**Textauszug:**
↓↓↓

Kleiner Hubraum, großer Auftrag
BMW definiert die Zweirad-Einstiegsklasse neu. Die G 310 R legt den Grundstein für eine komplette Baureihe.
Von Beatrix Keckeis-Hiller
Fuschl am See –Die Zweiradabteilung von BMW geht in die Breite. Die bestehenden Segmente werden breiter aufgestellt, die F-, R-, S-, C-Baureihen kontinuierlich um eine Reihe von Derivaten erweitert. Neu definiert wurde jetzt, nach dem Auslaufen der 650-ccm-Einzylinder-Familie vor zwei Jahren, die G-Baureihe. Damit steigen die Bayern erstmals ins Motorrad-Segment unter 650 ccm ein (abgesehen vom Intermezzo des bedachten C1 125 und 200 mit Rotax-Einzylinder, von 2000-2003, der in die Scooter-Klasse gehört hat).
Startmodell ist die G 310 Roadster. Befeuert wird sie von einem eigenentwickelten 313-ccm-Einzylinder-Aggregat, das 34 PS leistet. Die Neue mit dem kleinen Hubraum wird mit einem großen Auftrag losgeschickt. Sie zielt, mit A2-Führerschein-gerechter Auslegung, auf die Motorrad-Einsteiger ab. Für die finale Entwicklung und Produktion haben sich die Bayern mit dem indischen Fahrzeughersteller TVS Chennai, zusammengetan, um – gar nicht nebenbei – auch auf den asiatischen Märkten verstärkt Fuß zu fassen.

↑↑↑

**Gespeicherte Einträge:**
↓↓↓

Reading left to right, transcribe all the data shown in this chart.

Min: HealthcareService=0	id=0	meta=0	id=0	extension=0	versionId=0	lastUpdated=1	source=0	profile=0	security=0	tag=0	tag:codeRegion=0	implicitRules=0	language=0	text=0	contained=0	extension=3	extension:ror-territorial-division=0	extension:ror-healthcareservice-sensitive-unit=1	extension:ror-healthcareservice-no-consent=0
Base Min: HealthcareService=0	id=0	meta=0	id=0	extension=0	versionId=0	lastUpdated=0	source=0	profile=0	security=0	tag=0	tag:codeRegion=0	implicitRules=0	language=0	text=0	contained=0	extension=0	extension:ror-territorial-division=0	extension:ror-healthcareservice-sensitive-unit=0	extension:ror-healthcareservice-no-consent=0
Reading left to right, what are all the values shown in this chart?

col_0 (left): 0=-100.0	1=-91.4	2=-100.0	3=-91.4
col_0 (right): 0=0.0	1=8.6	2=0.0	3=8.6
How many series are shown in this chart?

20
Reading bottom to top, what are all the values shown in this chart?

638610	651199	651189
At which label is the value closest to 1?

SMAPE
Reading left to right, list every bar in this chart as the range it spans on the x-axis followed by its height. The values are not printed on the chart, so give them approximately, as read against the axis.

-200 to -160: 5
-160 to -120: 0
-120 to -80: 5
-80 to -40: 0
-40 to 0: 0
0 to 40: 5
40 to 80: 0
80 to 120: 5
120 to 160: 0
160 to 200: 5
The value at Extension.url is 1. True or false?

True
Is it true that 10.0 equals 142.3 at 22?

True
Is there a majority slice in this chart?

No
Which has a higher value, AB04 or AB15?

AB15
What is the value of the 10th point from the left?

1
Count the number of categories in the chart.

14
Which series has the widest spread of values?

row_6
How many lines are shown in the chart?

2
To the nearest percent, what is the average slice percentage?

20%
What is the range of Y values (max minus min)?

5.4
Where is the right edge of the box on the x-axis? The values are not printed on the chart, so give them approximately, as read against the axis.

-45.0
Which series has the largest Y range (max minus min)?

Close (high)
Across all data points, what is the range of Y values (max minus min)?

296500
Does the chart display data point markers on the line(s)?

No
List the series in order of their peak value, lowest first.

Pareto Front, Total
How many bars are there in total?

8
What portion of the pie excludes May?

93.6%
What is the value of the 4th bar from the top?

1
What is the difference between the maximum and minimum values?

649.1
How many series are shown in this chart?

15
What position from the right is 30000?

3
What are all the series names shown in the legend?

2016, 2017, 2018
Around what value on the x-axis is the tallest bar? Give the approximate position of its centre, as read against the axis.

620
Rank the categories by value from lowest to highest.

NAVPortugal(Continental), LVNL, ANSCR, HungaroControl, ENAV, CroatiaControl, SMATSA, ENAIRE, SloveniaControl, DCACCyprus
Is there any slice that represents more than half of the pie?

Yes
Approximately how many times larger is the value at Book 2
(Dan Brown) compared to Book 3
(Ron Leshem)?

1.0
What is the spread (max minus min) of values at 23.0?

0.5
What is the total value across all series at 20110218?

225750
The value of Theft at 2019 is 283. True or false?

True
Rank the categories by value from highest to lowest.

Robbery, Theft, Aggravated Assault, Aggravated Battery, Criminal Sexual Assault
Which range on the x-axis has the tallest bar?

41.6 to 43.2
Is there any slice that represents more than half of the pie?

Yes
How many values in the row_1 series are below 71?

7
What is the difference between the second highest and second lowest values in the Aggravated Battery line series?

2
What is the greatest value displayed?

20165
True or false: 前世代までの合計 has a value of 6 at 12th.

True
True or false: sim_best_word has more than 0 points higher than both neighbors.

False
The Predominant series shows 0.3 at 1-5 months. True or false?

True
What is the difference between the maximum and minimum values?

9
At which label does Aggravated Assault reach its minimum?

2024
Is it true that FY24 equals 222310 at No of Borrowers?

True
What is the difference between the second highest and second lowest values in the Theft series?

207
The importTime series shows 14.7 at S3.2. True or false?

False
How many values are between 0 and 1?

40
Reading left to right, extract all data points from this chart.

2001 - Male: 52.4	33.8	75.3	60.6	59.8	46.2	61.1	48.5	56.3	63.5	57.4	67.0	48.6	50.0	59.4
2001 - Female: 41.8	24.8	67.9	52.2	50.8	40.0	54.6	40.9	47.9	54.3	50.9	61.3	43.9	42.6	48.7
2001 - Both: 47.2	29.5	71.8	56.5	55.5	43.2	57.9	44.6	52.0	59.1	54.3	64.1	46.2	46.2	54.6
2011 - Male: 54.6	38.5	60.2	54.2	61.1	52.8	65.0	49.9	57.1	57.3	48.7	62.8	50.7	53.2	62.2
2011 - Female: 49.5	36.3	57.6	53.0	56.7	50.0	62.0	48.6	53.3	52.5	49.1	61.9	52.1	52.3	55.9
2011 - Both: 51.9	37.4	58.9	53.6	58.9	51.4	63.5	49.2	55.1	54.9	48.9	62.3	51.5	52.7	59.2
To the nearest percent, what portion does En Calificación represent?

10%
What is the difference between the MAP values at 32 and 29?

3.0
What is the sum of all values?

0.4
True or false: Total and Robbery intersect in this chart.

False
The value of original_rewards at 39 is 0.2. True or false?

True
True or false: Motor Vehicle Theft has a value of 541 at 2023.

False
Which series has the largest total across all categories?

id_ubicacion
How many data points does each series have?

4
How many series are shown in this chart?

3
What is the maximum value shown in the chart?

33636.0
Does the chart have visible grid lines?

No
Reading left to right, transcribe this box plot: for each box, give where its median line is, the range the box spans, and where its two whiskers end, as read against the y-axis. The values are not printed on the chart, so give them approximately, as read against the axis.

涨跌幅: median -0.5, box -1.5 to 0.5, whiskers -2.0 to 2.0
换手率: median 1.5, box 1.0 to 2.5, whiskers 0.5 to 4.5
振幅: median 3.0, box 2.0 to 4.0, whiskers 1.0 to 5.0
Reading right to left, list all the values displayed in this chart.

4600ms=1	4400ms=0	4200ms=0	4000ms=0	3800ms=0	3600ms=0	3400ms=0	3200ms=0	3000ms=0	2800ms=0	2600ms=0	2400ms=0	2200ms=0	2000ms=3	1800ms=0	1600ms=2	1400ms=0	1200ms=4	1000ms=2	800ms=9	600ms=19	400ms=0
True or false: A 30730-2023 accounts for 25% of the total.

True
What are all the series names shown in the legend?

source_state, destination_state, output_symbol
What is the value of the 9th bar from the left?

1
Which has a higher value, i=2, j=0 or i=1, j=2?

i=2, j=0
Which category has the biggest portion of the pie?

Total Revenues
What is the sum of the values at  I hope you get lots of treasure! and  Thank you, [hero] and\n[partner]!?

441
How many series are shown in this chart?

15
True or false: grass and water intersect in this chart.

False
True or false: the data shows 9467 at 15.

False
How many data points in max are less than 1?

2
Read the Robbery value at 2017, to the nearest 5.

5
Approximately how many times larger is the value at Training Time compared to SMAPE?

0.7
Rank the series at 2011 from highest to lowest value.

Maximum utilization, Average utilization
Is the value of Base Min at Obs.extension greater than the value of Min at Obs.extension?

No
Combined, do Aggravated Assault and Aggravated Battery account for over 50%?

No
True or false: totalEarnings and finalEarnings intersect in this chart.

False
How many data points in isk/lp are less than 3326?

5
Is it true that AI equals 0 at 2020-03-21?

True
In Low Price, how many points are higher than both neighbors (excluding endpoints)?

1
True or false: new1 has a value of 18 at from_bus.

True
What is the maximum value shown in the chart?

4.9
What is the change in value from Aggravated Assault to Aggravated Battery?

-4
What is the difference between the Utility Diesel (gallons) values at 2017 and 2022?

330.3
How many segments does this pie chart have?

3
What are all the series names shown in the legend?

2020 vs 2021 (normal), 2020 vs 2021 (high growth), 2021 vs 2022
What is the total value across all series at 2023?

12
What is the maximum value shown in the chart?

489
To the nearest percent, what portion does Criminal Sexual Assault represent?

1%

↑↑↑

**Arbeitsauftrag:** Gib aus dem Text über die BMW G 310 R alles von „Kleiner Hubraum, großer“ bis hinunter zu „Scooter-Klasse gehört hat).“ wortgetreu wieder.

**Lösung:**
Kleiner Hubraum, großer Auftrag
BMW definiert die Zweirad-Einstiegsklasse neu. Die G 310 R legt den Grundstein für eine komplette Baureihe.
Von Beatrix Keckeis-Hiller
Fuschl am See –Die Zweiradabteilung von BMW geht in die Breite. Die bestehenden Segmente werden breiter aufgestellt, die F-, R-, S-, C-Baureihen kontinuierlich um eine Reihe von Derivaten erweitert. Neu definiert wurde jetzt, nach dem Auslaufen der 650-ccm-Einzylinder-Familie vor zwei Jahren, die G-Baureihe. Damit steigen die Bayern erstmals ins Motorrad-Segment unter 650 ccm ein (abgesehen vom Intermezzo des bedachten C1 125 und 200 mit Rotax-Einzylinder, von 2000-2003, der in die Scooter-Klasse gehört hat).